_Exercice A:_
Relevez dans le listing ci-dessous chaque ligne qui contient la chaîne « software », en respectant la casse, et recopiez-la telle quelle.

_Texte à lire:_
Juanma Lillo a profité de l’évènement de la Coupe du monde 2022 pour se confesser à The Athletic. À travers la mondialisation d’idées et pratiques, quelques tendances du Mondial en cours, l’opportunisme chez les observateurs et l’abondance de scouting entre autres, l’ancien adjoint de Pep Guardiola à City exprime sa vision sur l’évolution du football. Traduction.
Le football est fini et maintenant, peu importe ce que c’est, je n’ose pas le nommer. Le but du jeu a été subverti, maintenant ils cherchent plus de consommateurs que de fans, l’industrie a besoin de l’argent des droits audiovisuels.
Et malgré cela, j’ai vu tous les matchs de cette Coupe du monde. Comme toujours.

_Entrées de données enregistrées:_
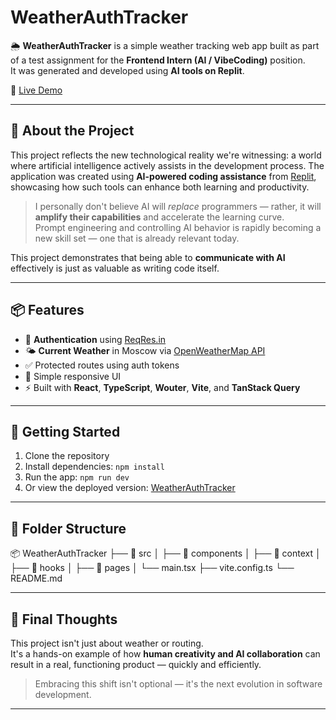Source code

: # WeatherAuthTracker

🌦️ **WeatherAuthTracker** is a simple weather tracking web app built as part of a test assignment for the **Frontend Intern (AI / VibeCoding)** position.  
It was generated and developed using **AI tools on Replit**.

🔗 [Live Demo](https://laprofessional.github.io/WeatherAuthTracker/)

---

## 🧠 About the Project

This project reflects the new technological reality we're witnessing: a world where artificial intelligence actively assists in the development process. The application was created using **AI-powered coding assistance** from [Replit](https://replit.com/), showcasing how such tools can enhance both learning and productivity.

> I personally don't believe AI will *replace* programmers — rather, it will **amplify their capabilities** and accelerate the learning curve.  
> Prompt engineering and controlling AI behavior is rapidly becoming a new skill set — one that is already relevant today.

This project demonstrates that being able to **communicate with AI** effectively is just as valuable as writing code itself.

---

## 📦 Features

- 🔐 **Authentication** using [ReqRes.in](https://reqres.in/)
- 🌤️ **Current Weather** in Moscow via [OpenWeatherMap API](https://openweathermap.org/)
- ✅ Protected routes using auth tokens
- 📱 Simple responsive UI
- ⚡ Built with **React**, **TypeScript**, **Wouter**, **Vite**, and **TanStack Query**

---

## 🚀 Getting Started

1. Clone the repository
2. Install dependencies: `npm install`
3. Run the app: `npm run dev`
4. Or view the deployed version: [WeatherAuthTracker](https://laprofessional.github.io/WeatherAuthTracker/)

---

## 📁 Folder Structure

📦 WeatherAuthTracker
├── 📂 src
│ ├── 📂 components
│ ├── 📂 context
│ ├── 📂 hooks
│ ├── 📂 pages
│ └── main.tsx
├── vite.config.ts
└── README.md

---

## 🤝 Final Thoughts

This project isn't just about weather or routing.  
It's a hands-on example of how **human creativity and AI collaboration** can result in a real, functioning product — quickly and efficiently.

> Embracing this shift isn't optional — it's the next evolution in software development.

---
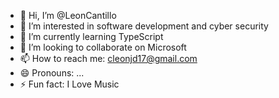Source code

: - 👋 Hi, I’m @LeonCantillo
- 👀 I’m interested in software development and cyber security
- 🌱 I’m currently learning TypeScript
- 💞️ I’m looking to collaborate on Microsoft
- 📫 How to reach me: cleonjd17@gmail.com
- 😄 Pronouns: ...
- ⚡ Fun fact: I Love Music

...

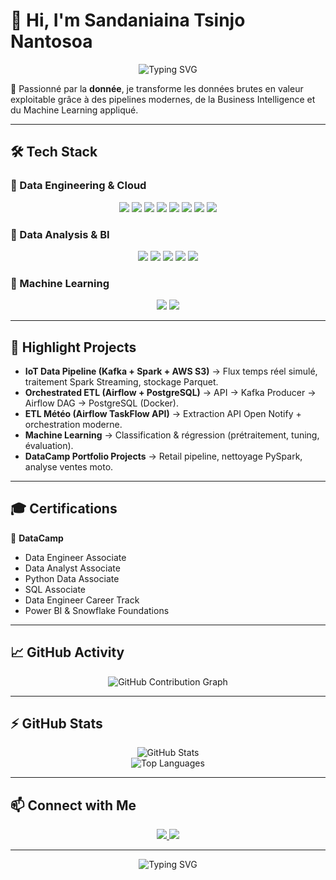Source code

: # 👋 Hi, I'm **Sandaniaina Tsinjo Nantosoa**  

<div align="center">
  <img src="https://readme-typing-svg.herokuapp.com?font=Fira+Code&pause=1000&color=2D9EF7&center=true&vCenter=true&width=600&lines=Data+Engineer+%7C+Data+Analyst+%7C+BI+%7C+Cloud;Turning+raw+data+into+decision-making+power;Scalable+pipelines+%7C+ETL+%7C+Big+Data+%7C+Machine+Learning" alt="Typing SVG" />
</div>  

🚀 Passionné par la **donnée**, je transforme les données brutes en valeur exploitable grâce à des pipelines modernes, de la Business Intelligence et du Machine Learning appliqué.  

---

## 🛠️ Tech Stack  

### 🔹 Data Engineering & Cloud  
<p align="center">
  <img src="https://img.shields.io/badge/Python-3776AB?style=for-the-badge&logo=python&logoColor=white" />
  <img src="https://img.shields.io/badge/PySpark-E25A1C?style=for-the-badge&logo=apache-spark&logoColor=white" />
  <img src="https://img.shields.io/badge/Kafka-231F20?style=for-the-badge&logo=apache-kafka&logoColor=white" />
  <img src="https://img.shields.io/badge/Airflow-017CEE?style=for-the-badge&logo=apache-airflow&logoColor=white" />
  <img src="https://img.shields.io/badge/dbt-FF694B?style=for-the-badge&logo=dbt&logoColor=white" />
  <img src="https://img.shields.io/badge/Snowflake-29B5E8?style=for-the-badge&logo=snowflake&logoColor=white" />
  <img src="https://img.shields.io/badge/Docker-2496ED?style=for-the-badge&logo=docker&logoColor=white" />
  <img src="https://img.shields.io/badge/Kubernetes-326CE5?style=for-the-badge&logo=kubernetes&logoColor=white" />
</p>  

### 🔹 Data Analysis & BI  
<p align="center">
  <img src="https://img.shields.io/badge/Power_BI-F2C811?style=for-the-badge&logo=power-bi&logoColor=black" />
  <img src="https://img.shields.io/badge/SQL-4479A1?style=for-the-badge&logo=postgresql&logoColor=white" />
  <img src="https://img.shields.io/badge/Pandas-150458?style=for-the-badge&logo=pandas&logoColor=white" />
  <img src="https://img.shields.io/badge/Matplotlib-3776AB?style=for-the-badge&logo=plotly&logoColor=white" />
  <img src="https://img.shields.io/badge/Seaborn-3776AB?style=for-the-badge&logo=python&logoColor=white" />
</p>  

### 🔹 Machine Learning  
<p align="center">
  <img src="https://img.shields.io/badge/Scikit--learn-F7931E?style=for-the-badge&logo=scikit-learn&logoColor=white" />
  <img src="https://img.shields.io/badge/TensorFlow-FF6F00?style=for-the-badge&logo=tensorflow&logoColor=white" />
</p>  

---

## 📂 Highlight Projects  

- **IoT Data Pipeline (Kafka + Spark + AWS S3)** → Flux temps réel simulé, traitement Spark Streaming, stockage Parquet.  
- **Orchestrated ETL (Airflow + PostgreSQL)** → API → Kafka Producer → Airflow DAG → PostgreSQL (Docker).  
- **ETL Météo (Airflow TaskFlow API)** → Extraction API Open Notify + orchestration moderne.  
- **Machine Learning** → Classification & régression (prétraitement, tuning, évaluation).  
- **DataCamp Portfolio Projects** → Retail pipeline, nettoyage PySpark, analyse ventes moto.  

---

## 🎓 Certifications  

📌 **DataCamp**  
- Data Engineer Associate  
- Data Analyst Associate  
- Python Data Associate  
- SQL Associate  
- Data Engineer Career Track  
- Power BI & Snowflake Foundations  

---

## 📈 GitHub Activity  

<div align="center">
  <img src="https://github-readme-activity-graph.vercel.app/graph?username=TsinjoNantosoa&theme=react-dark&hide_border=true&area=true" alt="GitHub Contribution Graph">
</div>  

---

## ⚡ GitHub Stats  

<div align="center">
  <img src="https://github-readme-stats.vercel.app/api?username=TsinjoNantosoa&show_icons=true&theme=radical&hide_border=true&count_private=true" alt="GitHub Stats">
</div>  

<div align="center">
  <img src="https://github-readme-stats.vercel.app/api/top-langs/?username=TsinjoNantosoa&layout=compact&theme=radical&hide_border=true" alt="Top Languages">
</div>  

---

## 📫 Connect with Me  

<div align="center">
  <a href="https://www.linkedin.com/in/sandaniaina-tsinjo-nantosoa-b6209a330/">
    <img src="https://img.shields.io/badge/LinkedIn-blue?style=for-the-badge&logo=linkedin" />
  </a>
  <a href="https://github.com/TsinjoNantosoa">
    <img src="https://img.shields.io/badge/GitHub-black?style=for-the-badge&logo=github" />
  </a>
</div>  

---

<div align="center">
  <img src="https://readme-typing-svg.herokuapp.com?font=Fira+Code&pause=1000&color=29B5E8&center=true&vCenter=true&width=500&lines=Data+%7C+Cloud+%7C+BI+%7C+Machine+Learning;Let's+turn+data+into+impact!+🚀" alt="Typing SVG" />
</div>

_Exercice B:_
Donnez la suite du texte ci-dessus sur Juanma Lillo et le football, en commençant juste après sa dernière phrase.

_Réponse rédigée A:_
> Embracing this shift isn't optional — it's the next evolution in software development.
- 👀 I’m interested in software development and cyber security

_Réponse rédigée B:_
Je préfère le football de sélection au football de club parce que je l’entends ainsi : les meilleurs joueurs se réunissent pour leur sélection, et les interactions entre eux sont donc plus riches. Je pourrais vous le prouver, j’ai des notes sur des milliers de matchs entre 1950 et 1990. Douze téras sont sur mon bureau en face de moi.
Les meilleurs joueurs se réunissent pour le football de sélection et, Dieu merci, ils ne sont pas piégés par la toute-puissance du manager, parce qu’il n’y a pas le temps d’entraîner.
C’est merveilleux, le fait que les managers ne peuvent pas impacter autant le jeu à une Coupe du monde à l’avantage de ceux qui comptent vraiment : les joueurs.
C’est vraiment merveilleux parce que nous, les managers, avons trop d’influence. C’est insupportable. Nous avons nos propres idées et nous disons que nous les défendons pour aider les gens à comprendre le jeu. Ce sont des conneries ! Ça devrait être aux joueurs de comprendre le jeu tel qu’ils le comprennent.
Et tout est mondialisé maintenant.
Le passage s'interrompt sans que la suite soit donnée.